Murphy also credits collaborator Mercan (pronounced Mer-jan) Dede for the sounds on Dust. He discovered Mercan's music through his wife, who had been considering his music for her dance company. "I knew instinctively he would be the right person to co-produce my next album," Murphy said. "He understood what animal I was hearing in my head.

"He's young -- a fine artist more so than a rock artist. In addition, he's a rave sort of DJ where he spins and does five hour sets in clubs. He's not what the name Mercan Dede suggests -- in a classic way in Turkey if you have the title 'Dede' you're an old, wise, spiritual master. That's what was intriguing. He has this great, smart Western esthetic running through his music and that's what came around in my head. I knew that I had met the right person and that this was going to be a Peter Murphy album and not some lame World album."

Murphy said despite the obvious Middle Eastern flavor, Dust, whose support tour brings Murphy to the anything-but-spiritual confines of The Ranch Bowl March 14, is the natural progression that his fans will recognize. "If you listen to 'Socrates The Python,' off Love Hysteria or 'Huuvola,' off Cascade or even 'Bela Lugosi's Dead,' all the elements are there, but here it's much more focused.

"My signature is that whatever I do must be authentic and completely ahead of its time and pioneering in a way," he said. "I'm also very interested at making subversive pop songs. If you listen to Dust, you'll hear those songs. It's kind of like taking my hardcore fans to the very heart of where I'm going. I mean, this could be a Bauhaus album."


 

 

Peter Murphy: Dust


"If you listen to 'Socrates The Python,' off Love Hysteria or 'Huuvola,' off Cascade or even 'Bela Lugosi's Dead,' all the elements are there, but here it's much more focused."


 

Pete looking sullen


"Marilyn Manson sounded just like I did when I was freaking out over Iggy Pop."


 

Murphy recorded Dust throughout the summer and fall of 2001 not in Turkey, but in Montreal. "I was in Canada when Sept. 11 happened and was worried about going back (to Turkey) until I realized that it was safer there than being in America," he said. "The Middle East has lived what New York has lived for centuries, really.

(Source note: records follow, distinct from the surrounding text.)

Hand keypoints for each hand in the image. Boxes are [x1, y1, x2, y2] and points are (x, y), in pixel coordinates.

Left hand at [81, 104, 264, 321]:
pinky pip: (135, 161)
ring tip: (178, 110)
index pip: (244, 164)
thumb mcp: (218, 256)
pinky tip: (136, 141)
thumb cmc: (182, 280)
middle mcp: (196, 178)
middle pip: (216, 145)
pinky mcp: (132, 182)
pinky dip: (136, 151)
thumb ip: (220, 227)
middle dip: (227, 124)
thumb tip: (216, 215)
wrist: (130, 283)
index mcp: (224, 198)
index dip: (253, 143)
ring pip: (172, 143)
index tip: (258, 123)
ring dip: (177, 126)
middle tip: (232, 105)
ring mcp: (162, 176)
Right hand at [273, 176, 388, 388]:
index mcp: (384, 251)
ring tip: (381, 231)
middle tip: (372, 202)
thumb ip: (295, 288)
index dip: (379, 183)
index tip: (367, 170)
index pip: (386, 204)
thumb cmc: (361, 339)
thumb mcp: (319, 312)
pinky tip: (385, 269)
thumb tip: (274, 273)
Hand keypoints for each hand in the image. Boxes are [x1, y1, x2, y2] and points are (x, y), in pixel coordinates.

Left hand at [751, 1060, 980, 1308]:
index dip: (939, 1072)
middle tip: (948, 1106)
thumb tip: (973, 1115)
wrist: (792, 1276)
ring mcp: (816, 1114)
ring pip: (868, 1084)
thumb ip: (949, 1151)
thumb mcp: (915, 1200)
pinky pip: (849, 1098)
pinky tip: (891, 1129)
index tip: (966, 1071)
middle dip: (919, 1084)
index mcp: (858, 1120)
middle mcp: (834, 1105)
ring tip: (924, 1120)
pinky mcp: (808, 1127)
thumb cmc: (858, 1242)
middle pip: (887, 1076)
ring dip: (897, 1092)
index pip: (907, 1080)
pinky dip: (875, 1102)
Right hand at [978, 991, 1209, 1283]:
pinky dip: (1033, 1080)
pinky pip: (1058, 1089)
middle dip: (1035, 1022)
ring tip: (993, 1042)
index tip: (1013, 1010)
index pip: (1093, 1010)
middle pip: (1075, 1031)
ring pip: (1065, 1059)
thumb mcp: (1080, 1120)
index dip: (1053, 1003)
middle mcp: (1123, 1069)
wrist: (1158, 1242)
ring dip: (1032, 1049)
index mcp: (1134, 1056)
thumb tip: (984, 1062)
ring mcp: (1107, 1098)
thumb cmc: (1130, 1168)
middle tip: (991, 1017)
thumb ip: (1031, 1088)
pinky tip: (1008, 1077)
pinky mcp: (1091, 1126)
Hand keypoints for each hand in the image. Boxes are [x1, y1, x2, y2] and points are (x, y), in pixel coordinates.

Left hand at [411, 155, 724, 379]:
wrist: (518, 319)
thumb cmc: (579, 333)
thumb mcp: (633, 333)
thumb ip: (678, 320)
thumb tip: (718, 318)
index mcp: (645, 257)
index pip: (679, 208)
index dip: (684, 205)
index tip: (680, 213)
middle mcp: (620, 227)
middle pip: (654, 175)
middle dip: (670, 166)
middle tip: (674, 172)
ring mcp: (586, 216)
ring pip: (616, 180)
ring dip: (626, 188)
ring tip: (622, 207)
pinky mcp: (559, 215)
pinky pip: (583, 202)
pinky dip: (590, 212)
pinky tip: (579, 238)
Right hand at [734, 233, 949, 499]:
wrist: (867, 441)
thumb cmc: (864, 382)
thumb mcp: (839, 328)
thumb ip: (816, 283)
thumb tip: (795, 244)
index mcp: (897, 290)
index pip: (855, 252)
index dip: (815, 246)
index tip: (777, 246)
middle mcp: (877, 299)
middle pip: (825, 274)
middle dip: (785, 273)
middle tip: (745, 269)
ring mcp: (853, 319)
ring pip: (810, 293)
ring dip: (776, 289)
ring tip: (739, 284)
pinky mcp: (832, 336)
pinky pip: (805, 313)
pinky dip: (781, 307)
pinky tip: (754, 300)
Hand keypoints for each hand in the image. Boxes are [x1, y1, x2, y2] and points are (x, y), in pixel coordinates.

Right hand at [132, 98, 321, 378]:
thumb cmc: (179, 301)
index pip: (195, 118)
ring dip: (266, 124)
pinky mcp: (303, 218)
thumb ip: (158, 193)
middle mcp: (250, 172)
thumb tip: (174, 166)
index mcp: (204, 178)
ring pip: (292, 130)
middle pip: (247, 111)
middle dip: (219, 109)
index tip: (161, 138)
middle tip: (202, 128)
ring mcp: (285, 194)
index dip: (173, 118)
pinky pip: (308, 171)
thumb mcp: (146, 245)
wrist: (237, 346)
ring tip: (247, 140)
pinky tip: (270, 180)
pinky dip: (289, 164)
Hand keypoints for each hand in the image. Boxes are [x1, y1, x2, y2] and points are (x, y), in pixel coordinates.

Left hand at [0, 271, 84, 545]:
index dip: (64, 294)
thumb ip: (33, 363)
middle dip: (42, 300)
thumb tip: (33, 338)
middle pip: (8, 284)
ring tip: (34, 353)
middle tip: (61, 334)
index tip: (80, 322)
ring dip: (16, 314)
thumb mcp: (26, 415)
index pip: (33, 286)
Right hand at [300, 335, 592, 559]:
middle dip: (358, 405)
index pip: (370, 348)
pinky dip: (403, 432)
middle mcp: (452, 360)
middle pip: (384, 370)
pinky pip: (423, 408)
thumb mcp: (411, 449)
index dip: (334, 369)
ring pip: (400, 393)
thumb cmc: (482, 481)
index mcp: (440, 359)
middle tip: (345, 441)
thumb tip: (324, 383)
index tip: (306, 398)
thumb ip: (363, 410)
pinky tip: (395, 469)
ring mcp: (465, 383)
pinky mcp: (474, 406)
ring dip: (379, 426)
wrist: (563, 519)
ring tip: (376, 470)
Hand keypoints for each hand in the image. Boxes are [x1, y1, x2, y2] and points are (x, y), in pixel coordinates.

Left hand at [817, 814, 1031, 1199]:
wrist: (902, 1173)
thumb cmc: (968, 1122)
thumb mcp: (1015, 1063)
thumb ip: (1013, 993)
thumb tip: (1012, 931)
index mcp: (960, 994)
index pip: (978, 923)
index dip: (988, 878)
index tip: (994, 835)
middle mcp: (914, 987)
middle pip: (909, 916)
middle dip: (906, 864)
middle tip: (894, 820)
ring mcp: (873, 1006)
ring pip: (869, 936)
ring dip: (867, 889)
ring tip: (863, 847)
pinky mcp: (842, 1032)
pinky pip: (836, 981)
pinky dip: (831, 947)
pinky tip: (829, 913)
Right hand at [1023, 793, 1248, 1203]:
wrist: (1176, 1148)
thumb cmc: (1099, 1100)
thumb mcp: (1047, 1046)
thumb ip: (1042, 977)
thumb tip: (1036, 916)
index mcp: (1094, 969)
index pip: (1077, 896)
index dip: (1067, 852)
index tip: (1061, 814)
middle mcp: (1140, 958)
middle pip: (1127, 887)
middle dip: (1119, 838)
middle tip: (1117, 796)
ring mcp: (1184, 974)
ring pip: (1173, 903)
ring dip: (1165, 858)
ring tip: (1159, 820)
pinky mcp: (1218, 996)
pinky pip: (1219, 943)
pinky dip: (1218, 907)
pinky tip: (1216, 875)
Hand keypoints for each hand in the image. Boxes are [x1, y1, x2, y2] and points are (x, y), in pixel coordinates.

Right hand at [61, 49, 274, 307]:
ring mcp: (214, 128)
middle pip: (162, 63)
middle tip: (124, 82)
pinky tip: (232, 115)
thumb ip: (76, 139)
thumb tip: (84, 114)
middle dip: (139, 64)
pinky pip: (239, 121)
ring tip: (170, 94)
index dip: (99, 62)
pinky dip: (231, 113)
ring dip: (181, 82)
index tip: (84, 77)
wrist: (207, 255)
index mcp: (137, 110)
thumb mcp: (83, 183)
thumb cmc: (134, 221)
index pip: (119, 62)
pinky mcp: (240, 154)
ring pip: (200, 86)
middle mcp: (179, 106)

"There's an odd paradox where the Turks love all things Western and Western-looking, and yet they're always let down by the West," he said. "I tell my friends the only thing the West has got is its advances in rational sciences. The West is in great need of their quality of heart, that's my take on it."

I couldn't let the interview go without a question about Bauhaus and the band's role as the creator of goth. "There's an element of truth there," Murphy said. "Marilyn Manson sounded just like I did when I was freaking out over Iggy Pop. He probably got off on Bauhaus and you saw how it surfaced in his very confrontational performance. He's smart, if you look at it objectively; he's marketed as a much more refined Alice Cooper. Bauhaus was never hammer horror, but we were, in a way, that was perfectly kitschy."

How has Murphy's goals and direction changed since he began performing in the late '70s? "I'm not afraid of dying now and don't think I'll end up in hell," he said. "There's a lot of resistance and fear to that. Think about it like a metaphor: You're the receptacle clouded with fear, ignorance and coarseness. Once the truth is actually poured into the glass, the truth will take on the color and quality of the glass itself. It's a case of cleaning that grot away and uncovering the truth of what's in there. That's becoming more yourself. God is here, not somewhere else.

"I've got my devil still," he adds, laughing. "He's always on my shoulder, but I've made him a Muslim."